Mineral and Lapidary Museum of Henderson County

     Henderson County has a rich geological history that dates back to the 1880s. The Mineral and Lapidary Museum of Henderson County celebrates this geological history that displays “a range of specimens of raw minerals in their natural state to polished gemstones and other finished material. “ The museum also has fossils on display as well as the Hendersonville meteorite. The museum opened its doors on November 6, 1997. 

     The Hendersonville meteorite has gained a certain amount of worldwide geological fame as pieces of the original meteorite are scattered all over the world. The original 11 pound, 6 ounce meteorite has been cut up into several pieces and is now at Arizona State University, Vanderbilt University, the American Museum in New York, the National Museum in London, and the Smithsonian Institution. 

     The meteorite was found in 1901 by William Corn on a property off Stoney Mountain Road in Hendersonville. The meteorite ended up in the hands of Hendersonville businessman Captain M.C. Toms and he put it on display at his store in Hendersonville for the next two years. 

     In 1903 Geologist Dr. W.H. Jarman of Nashville, TN procured the Hendersonville meteorite for his collection and shortly afterwards he donated it to Vanderbilt University as part of the Jarman Geology Collection. Professor L.C. Glenn of Vanderbilt gave the first known description of the meteorite and he described it as a chondrite meteorite whereas most meteorites are of nickel-iron composition. 

     Beginning in the 1880’s, Henderson County also gained a reputation for its zircon mines. The two biggest zircon mines in Hendersonville, the Jones Mine that was operated by Captain M.C. Toms and his son C.F. Toms and the Meredith Freeman mine operated by Geologist W.G. Hidden. The Hendersonville zircon mines drew the attention of inventor Thomas Edison because zircon crystals were used in the making of light bulbs at that time. 

     According to an article published in the Times-News on March 8, 2015 and written by Tom Orr, Thomas Edison came to Hendersonville in early June 1906 to inspect the zircon mines.
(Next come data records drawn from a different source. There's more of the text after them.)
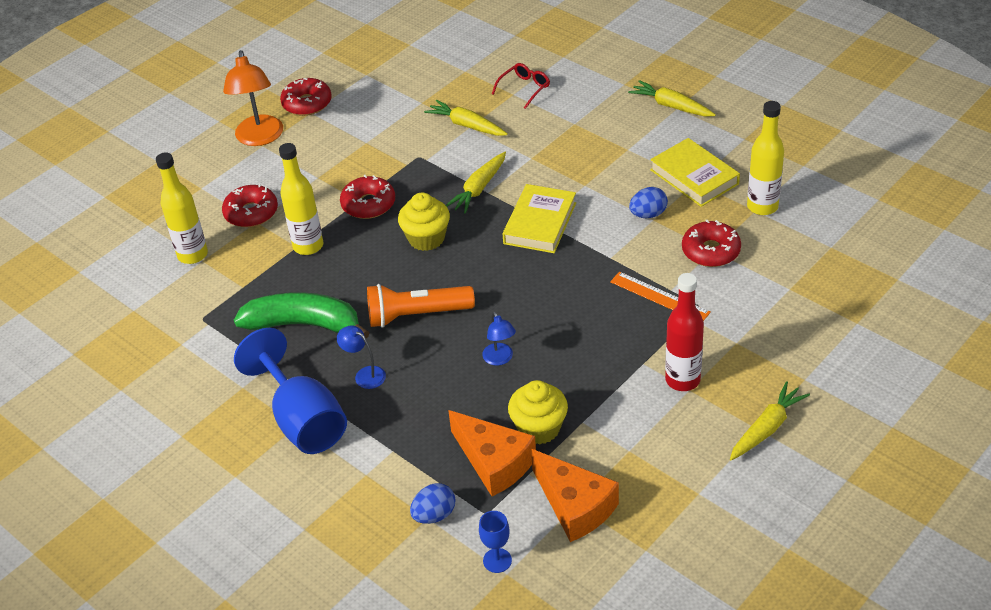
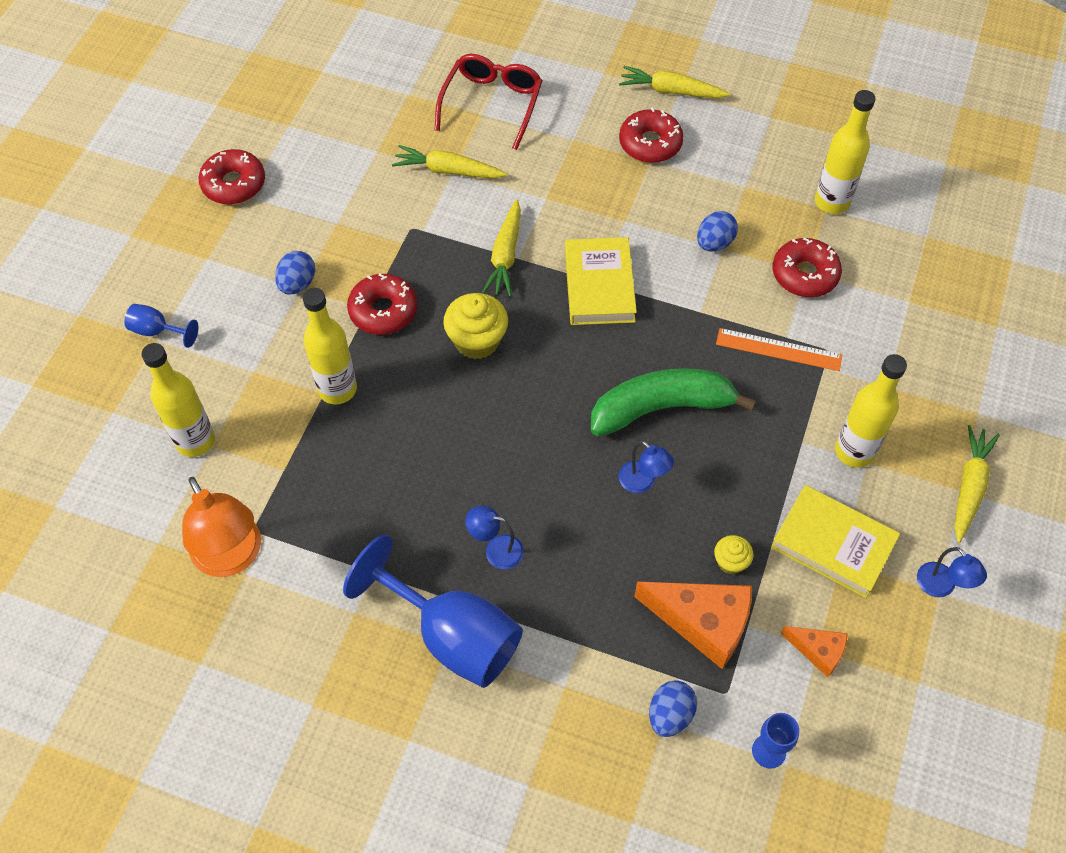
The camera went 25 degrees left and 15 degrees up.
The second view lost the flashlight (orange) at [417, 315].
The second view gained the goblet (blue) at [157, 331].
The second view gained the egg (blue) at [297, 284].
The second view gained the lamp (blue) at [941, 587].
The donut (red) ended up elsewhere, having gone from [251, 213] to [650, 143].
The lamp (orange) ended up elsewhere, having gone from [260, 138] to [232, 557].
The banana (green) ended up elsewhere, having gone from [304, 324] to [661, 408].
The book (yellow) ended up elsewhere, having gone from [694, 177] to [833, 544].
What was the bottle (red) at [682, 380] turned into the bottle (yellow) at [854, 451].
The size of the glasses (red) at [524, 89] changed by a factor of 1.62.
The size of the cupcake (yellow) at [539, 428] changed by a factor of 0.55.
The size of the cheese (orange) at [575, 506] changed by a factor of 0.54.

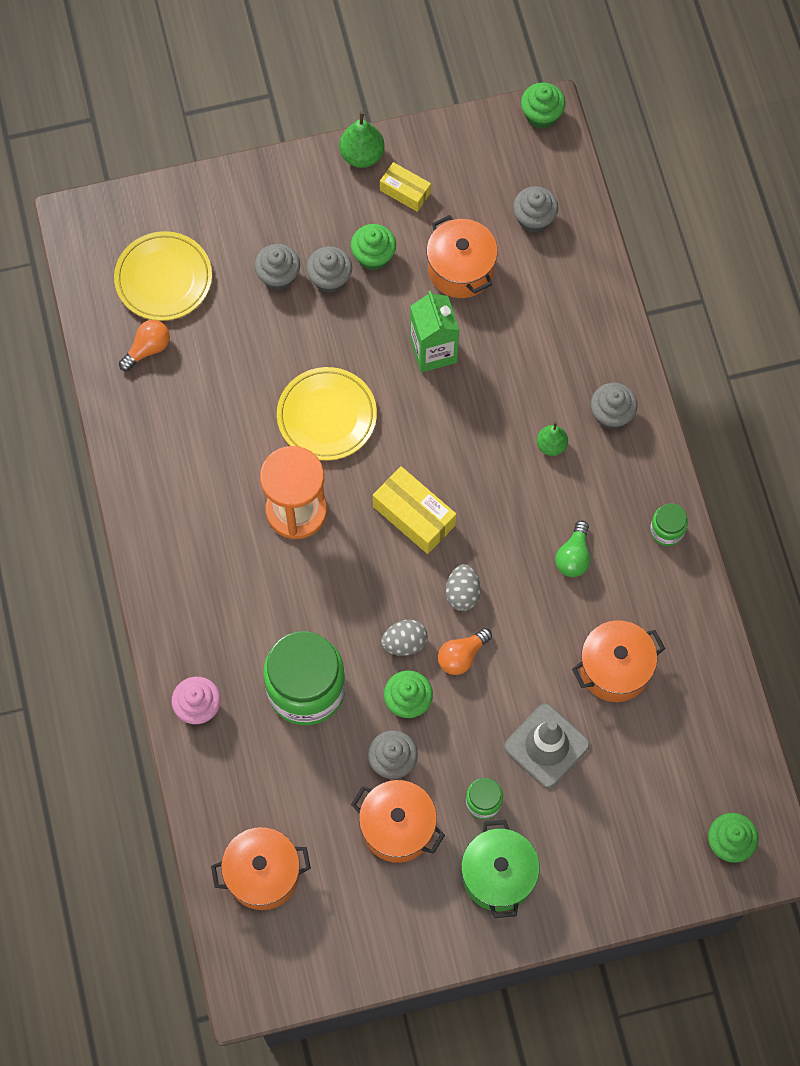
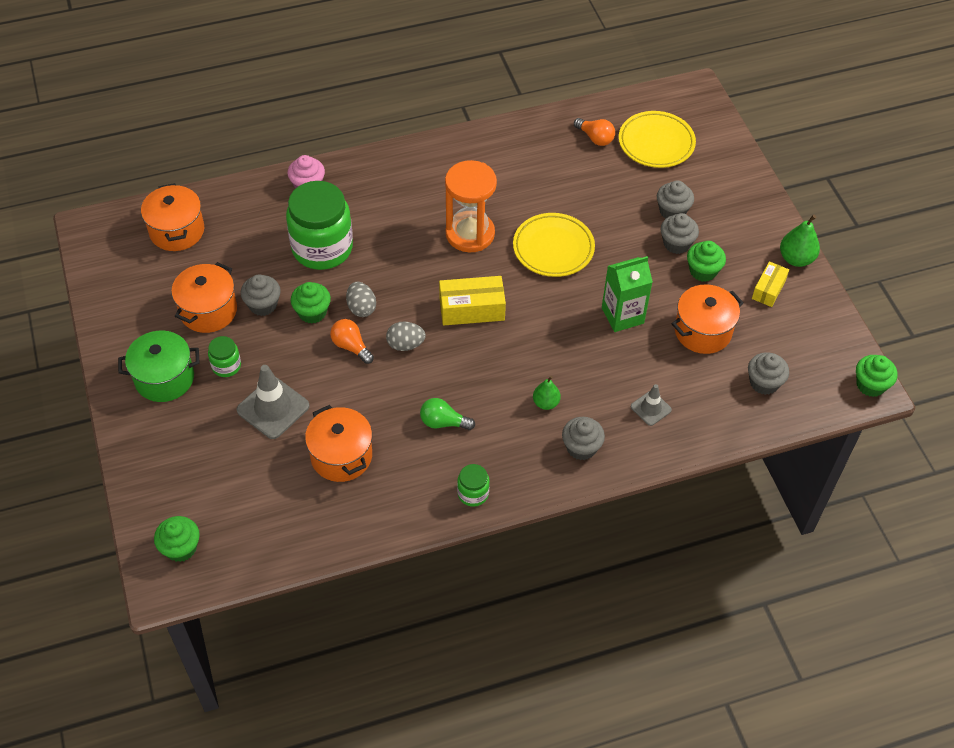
The camera went 85 degrees right and 15 degrees down.
The second view gained the traffic cone (grey) at [651, 408].
The box (yellow) at [414, 516] ended up facing another way, 45 degrees clockwise from before.

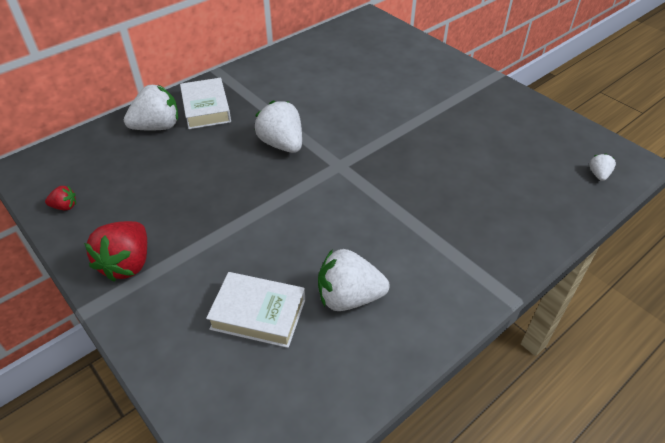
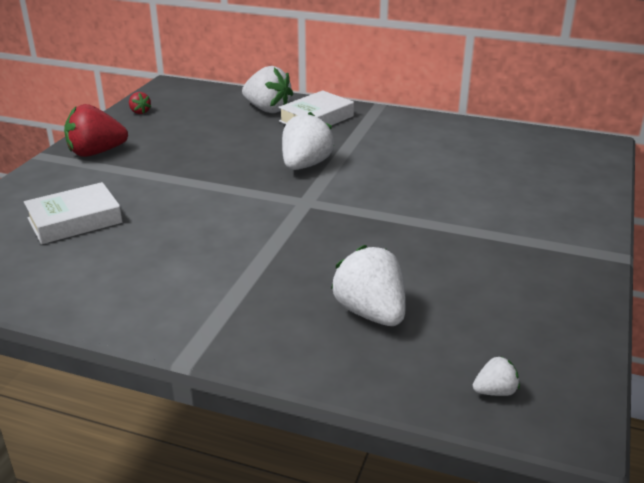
The camera went 60 degrees right and 15 degrees down.
The strawberry (white) ended up elsewhere, having gone from [349, 297] to [371, 313].
The book (white) at [258, 314] ended up facing another way, 75 degrees clockwise from before.

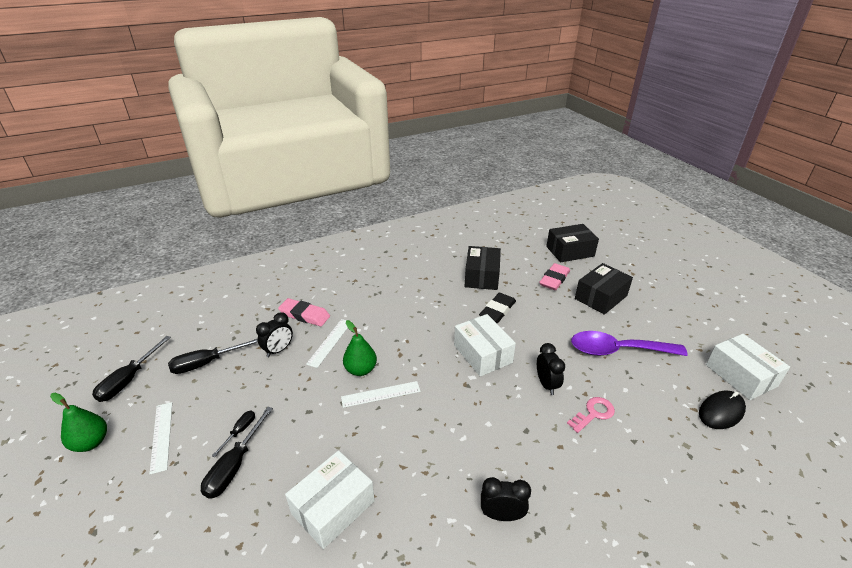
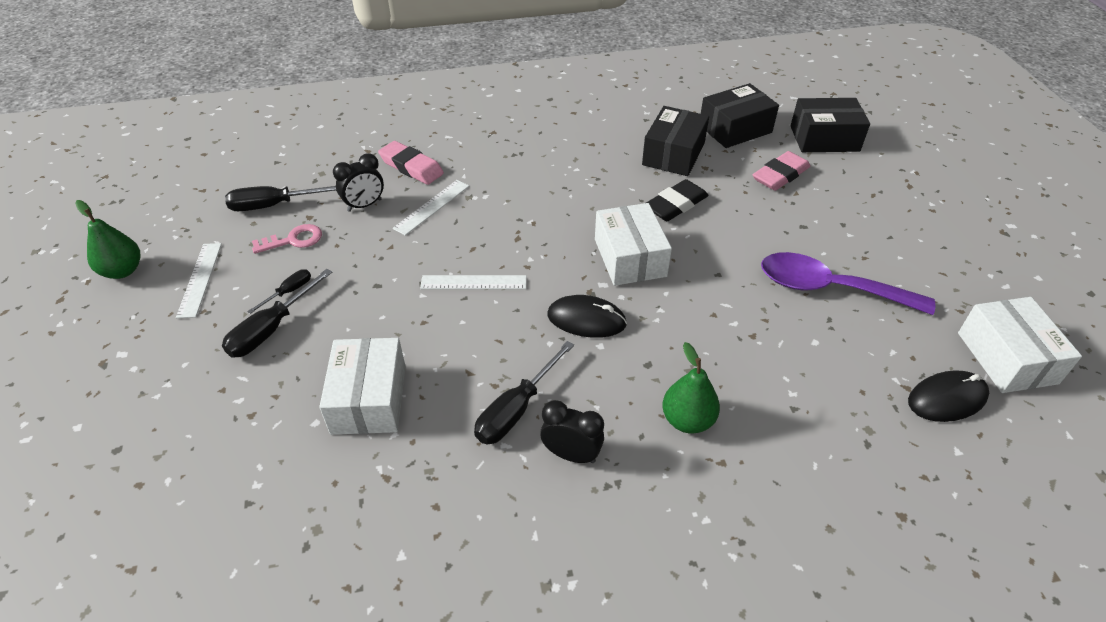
The camera went 15 degrees right and 10 degrees up.
The second view lost the clock (black) at [546, 384].
The second view gained the mouse (black) at [586, 319].
The screwdriver (black) ended up elsewhere, having gone from [129, 380] to [517, 409].
The pear (green) ended up elsewhere, having gone from [361, 370] to [687, 420].
The key (pink) ended up elsewhere, having gone from [593, 413] to [293, 240].
The box (black) ended up elsewhere, having gone from [601, 297] to [735, 129].
The box (white) at [333, 507] ended up facing another way, 60 degrees counterclockwise from before.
Edison and several guests arrived in two big white steamer cars and drew a crowd in the hotel on Main Street they stayed in. 

     According to the website hendersonheritage.com, the Green River community nearest the mines was named Zirconia in 1890 and this area is still recognized as having one of the strongest veins of zircon in the world. The “vein of kaolinized zircon-bearing pegmatite 100 feet wide, extending over a length of 15 miles.” Nevada-outback-gems.com/mineral_information/zircon_mineral_info.htm. 

     The Mineral and Lapidary Museum of Henderson County is open from 1 to 5 p.m. Monday through Friday and 10 a.m. to 5 p.m. on Saturdays. Admission is free and the museum also hosts several events throughout the year.